- Exercise requirements -
Every single entry that follows must be copied exactly.

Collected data
···
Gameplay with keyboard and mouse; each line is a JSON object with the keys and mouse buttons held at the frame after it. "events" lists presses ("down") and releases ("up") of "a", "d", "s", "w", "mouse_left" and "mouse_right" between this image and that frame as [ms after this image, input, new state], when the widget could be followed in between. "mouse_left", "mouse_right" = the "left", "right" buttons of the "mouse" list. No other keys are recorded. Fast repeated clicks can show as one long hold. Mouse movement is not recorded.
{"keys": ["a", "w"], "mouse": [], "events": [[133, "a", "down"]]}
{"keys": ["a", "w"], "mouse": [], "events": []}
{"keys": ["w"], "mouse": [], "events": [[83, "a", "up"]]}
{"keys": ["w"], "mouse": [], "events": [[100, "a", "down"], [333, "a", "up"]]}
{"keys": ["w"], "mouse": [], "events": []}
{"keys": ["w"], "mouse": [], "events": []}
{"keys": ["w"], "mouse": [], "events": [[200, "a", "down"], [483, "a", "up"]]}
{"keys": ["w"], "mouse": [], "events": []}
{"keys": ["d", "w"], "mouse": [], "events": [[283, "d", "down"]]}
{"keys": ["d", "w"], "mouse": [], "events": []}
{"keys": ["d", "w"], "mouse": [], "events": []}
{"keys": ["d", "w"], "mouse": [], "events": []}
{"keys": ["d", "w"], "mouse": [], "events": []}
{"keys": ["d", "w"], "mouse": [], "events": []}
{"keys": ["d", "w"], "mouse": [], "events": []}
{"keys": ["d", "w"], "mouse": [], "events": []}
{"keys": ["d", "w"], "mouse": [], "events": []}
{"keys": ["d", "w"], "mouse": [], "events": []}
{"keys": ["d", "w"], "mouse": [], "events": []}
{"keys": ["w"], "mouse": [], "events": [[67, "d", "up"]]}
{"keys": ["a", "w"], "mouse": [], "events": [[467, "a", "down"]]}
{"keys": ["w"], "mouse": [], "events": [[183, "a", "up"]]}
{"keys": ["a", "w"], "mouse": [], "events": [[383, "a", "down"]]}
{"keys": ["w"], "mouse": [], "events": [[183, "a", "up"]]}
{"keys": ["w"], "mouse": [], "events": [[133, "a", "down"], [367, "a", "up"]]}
···
- Task output -
Gameplay with keyboard and mouse; each line is a JSON object with the keys and mouse buttons held at the frame after it. "events" lists presses ("down") and releases ("up") of "a", "d", "s", "w", "mouse_left" and "mouse_right" between this image and that frame as [ms after this image, input, new state], when the widget could be followed in between. "mouse_left", "mouse_right" = the "left", "right" buttons of the "mouse" list. No other keys are recorded. Fast repeated clicks can show as one long hold. Mouse movement is not recorded.
{"keys": ["a", "w"], "mouse": [], "events": [[133, "a", "down"]]}
{"keys": ["a", "w"], "mouse": [], "events": []}
{"keys": ["w"], "mouse": [], "events": [[83, "a", "up"]]}
{"keys": ["w"], "mouse": [], "events": [[100, "a", "down"], [333, "a", "up"]]}
{"keys": ["w"], "mouse": [], "events": []}
{"keys": ["w"], "mouse": [], "events": []}
{"keys": ["w"], "mouse": [], "events": [[200, "a", "down"], [483, "a", "up"]]}
{"keys": ["w"], "mouse": [], "events": []}
{"keys": ["d", "w"], "mouse": [], "events": [[283, "d", "down"]]}
{"keys": ["d", "w"], "mouse": [], "events": []}
{"keys": ["d", "w"], "mouse": [], "events": []}
{"keys": ["d", "w"], "mouse": [], "events": []}
{"keys": ["d", "w"], "mouse": [], "events": []}
{"keys": ["d", "w"], "mouse": [], "events": []}
{"keys": ["d", "w"], "mouse": [], "events": []}
{"keys": ["d", "w"], "mouse": [], "events": []}
{"keys": ["d", "w"], "mouse": [], "events": []}
{"keys": ["d", "w"], "mouse": [], "events": []}
{"keys": ["d", "w"], "mouse": [], "events": []}
{"keys": ["w"], "mouse": [], "events": [[67, "d", "up"]]}
{"keys": ["a", "w"], "mouse": [], "events": [[467, "a", "down"]]}
{"keys": ["w"], "mouse": [], "events": [[183, "a", "up"]]}
{"keys": ["a", "w"], "mouse": [], "events": [[383, "a", "down"]]}
{"keys": ["w"], "mouse": [], "events": [[183, "a", "up"]]}
{"keys": ["w"], "mouse": [], "events": [[133, "a", "down"], [367, "a", "up"]]}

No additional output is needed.